The metallic skin of the PALÄON mirrors the meadows and forests that surround it as well as the movements of the clouds in the sky passing by. Through its archaic form, the research and experience center becomes one with its surroundings. Sharp, large- formatted cuts into the building façade offer wide-reaching and fascinating views to the place where the spears were discovered, the pit of the brown coal mine, the nearby forest, and the Przewalski horses grazing in the meadows. The expressive openings cut into the building like spears in the skin of the horses and reflect this dynamic in the form language. The abstract cuts into the building also formally react to the neighboring traces of opencut mining. The resulting expressive architecture mediates between manmade and natural landscape and forms an emblem for the place.
The experience exhibition, with its presentation of the original site from Schöningen lies at the heart of the project. Memorable images speak to the visitor’s senses and emotions. New findings on our ancestors, the homo erectus, his daily life and the flora and fauna that existed around 300,000 years ago are presented as well as connections to current themes such as climate change and sustainability.
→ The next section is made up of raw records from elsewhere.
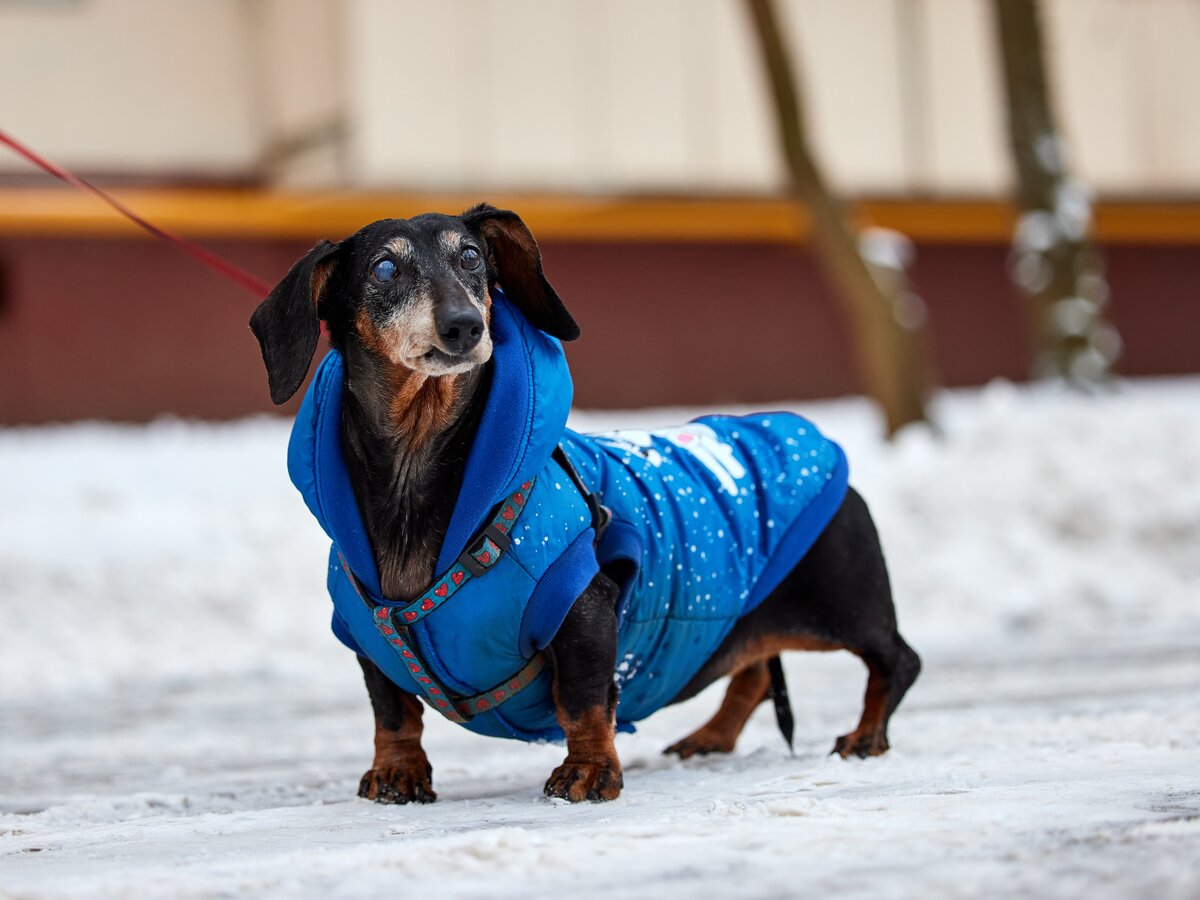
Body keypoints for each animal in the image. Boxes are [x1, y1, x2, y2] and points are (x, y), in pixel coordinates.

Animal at [248, 207, 912, 806]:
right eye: (385, 268)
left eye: (471, 258)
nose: (464, 326)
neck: (417, 466)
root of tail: (818, 443)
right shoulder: (368, 636)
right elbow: (392, 713)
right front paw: (397, 772)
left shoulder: (582, 605)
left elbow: (585, 701)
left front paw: (590, 771)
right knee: (752, 672)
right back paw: (711, 737)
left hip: (845, 608)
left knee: (898, 661)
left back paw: (864, 736)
The circuit through the exhibition begins in the three-story foyer in the middle of the building, which connects all of the views to the outside. The tall space creates view axes to the research and exhibition areas in the first and second floors as well as vistas to the brown coal mine. Here is where all paths leading to the programmatic areas, such as exhibition, educational areas, administration, restaurant or shop, begin and end. The foyer then leads one back to prehistoric times through the lacquered cross-section of the geological and archaeological layers of the excavation.
Central to the exhibition design is the sculptural white exhibition structure, whose form vaguely resemble those of horse bones. Through enlargement and abstraction, a row of theme cabinets form a spatially activating element with views alternating with large-format artwork. Highlight to the exhibition circuit is the spears` cabinet that presents the world-wide uniques wooden spears from the stone age. Finally the panoramic cinema makes 300,000 years emotionally experiential.
Upon leaving the main exhibition space and crossing the foyer one last time high above the entrance, current archaeological excavation and research work in Schöningen can be experienced in the research area. In the laboratory, visitors solve a tricky case with modern archaeological methods.The professional laboratory and workspaces of the archaeologists on-site are strung along the exhibition circuit and can be examined by the visitors. The ‘Adventure Research’ that takes place here daily is made comprehensible for laymen, children and experts and allowed to be experienced close-up – in the PALÄON itself and the exhibition site outdoors.
For the design of the outdoor spaces of the new research and experience center, two complementary form languages were introduced into the landscape.They differ functionally and formally in the newly created park landscape echoing an inter-glacial cycle of primeval times and in the access and gathering areas, which are strongly influenced architectonically through the building. To the east, dense woods will soon cover half of the area of the site. To the west and surrounding the PALÄON stretch dappled forests, as well as meadows and a lake, which also accommodate the fenced- in area for the Przewalski horses. A curving network of paths leads the visitor to special viewpoints, attractions, and makes necessary connections. For example, the design of the playground was inspired from extinct primeval animals. And from a slightly raised point at one area of the lake, the visitor is given an ideal view of where the wild horses reside.